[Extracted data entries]
----

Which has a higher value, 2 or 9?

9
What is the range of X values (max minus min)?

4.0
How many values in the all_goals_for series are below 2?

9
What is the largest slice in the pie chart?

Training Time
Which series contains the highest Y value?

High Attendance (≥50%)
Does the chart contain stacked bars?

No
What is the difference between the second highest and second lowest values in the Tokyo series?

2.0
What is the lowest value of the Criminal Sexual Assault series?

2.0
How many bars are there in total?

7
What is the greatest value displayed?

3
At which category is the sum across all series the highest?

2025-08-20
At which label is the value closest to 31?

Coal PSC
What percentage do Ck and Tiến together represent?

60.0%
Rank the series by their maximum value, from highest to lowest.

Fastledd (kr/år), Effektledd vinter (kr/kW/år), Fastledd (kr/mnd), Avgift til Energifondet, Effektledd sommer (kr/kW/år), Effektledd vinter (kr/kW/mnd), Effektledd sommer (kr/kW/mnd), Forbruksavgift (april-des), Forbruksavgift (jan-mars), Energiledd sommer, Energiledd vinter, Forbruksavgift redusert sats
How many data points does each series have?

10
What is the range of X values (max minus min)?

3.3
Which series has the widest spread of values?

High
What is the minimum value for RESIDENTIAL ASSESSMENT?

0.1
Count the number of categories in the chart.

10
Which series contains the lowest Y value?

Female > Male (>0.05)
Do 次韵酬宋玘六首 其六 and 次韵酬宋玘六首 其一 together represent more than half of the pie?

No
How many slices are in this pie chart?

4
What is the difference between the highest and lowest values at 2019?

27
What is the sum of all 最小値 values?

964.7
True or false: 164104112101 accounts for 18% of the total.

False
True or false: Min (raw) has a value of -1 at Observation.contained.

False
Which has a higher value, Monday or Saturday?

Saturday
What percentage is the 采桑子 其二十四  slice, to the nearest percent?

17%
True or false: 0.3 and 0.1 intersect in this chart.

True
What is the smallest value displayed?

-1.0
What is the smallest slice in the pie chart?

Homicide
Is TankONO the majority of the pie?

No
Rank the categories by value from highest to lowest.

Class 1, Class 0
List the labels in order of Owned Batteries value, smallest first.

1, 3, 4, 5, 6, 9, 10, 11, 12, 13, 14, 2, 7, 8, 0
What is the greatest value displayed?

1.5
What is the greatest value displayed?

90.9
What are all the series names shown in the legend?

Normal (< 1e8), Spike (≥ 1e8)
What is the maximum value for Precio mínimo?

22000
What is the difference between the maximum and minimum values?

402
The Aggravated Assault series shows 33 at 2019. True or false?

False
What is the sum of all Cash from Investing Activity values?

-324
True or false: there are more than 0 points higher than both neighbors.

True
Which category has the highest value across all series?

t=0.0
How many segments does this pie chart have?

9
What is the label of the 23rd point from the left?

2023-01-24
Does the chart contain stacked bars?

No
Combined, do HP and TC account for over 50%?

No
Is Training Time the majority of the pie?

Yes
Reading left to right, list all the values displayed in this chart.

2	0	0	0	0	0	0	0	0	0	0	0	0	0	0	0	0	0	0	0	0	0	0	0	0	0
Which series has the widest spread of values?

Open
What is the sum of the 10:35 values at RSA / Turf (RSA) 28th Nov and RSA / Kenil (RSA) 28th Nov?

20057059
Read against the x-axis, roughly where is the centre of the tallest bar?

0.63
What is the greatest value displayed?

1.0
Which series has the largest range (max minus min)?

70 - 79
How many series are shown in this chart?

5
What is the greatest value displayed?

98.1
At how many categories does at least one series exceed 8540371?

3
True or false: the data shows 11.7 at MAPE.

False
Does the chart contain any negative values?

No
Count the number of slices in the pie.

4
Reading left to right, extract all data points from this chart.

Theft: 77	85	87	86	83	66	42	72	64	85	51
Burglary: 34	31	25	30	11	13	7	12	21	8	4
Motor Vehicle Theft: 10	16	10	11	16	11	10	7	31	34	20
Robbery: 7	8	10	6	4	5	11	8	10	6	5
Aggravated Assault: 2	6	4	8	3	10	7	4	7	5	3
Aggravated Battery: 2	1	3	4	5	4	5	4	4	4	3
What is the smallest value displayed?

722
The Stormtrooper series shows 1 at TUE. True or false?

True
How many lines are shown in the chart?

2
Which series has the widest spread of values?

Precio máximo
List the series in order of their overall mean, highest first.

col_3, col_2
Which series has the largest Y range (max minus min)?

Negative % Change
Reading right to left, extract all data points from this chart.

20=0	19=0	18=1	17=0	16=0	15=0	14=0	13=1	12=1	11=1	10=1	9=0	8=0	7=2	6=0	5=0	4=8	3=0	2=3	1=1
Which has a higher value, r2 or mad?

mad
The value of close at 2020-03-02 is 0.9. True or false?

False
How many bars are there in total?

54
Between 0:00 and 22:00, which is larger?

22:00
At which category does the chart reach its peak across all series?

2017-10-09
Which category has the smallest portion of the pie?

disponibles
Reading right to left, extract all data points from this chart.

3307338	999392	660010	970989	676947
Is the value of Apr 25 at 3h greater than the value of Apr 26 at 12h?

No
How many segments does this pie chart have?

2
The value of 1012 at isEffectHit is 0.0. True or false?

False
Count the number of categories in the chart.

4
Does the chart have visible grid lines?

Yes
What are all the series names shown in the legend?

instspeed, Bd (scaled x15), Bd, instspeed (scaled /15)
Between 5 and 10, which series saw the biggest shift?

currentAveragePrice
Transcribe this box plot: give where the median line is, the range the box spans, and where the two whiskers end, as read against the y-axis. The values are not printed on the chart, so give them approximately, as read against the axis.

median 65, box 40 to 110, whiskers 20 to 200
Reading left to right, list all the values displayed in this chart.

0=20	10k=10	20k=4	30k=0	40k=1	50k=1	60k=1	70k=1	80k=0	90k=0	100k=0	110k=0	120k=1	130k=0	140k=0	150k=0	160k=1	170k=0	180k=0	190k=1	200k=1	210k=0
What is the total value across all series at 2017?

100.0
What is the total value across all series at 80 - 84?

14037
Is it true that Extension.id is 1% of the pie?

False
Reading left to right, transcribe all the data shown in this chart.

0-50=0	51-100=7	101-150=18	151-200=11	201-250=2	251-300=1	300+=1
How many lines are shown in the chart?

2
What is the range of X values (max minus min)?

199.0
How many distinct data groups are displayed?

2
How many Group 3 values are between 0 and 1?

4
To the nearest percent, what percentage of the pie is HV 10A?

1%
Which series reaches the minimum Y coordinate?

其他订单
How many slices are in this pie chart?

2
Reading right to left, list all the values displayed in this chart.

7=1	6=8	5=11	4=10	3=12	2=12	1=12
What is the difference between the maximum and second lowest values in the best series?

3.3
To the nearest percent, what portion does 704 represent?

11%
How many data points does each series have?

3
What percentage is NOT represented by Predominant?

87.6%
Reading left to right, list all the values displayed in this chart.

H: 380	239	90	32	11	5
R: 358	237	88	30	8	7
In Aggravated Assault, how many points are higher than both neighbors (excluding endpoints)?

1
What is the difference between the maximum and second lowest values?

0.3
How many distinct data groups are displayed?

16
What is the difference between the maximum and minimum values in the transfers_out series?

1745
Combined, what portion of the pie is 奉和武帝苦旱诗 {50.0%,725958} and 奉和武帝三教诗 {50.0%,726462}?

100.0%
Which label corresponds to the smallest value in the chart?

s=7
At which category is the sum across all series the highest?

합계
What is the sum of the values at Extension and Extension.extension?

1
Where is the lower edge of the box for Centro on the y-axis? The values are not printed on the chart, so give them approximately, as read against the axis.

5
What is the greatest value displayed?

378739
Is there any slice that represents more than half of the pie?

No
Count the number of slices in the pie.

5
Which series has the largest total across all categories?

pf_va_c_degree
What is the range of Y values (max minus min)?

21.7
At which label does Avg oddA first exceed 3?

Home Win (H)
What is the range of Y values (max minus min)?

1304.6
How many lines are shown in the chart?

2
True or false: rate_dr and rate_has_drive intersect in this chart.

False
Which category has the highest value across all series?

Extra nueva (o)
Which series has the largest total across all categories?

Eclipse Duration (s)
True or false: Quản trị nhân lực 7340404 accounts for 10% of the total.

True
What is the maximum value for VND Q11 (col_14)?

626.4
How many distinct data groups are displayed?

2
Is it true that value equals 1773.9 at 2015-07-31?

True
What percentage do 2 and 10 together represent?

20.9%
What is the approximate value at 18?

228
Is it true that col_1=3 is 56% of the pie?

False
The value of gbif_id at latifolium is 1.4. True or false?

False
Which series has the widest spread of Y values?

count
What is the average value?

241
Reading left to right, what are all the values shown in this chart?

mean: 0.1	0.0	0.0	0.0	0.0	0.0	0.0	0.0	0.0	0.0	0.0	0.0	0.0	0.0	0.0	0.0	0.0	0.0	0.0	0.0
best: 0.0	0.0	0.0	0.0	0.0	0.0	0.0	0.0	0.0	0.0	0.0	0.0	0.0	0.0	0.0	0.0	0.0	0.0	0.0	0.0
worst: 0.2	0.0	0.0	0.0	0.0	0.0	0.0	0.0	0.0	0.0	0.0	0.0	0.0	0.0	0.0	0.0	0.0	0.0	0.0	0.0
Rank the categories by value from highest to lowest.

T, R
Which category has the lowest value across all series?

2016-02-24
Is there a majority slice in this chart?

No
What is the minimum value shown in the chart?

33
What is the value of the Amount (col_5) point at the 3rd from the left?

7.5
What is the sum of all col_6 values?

----

■ Your objective ■
Reproduce everything from the start of the data down to the line containing "Rank the series", both ends included, keeping each line as it appears.

■ Answer section ■
Which has a higher value, 2 or 9?

9
What is the range of X values (max minus min)?

4.0
How many values in the all_goals_for series are below 2?

9
What is the largest slice in the pie chart?

Training Time
Which series contains the highest Y value?

High Attendance (≥50%)
Does the chart contain stacked bars?

No
What is the difference between the second highest and second lowest values in the Tokyo series?

2.0
What is the lowest value of the Criminal Sexual Assault series?

2.0
How many bars are there in total?

7
What is the greatest value displayed?

3
At which category is the sum across all series the highest?

2025-08-20
At which label is the value closest to 31?

Coal PSC
What percentage do Ck and Tiến together represent?

60.0%
Rank the series by their maximum value, from highest to lowest.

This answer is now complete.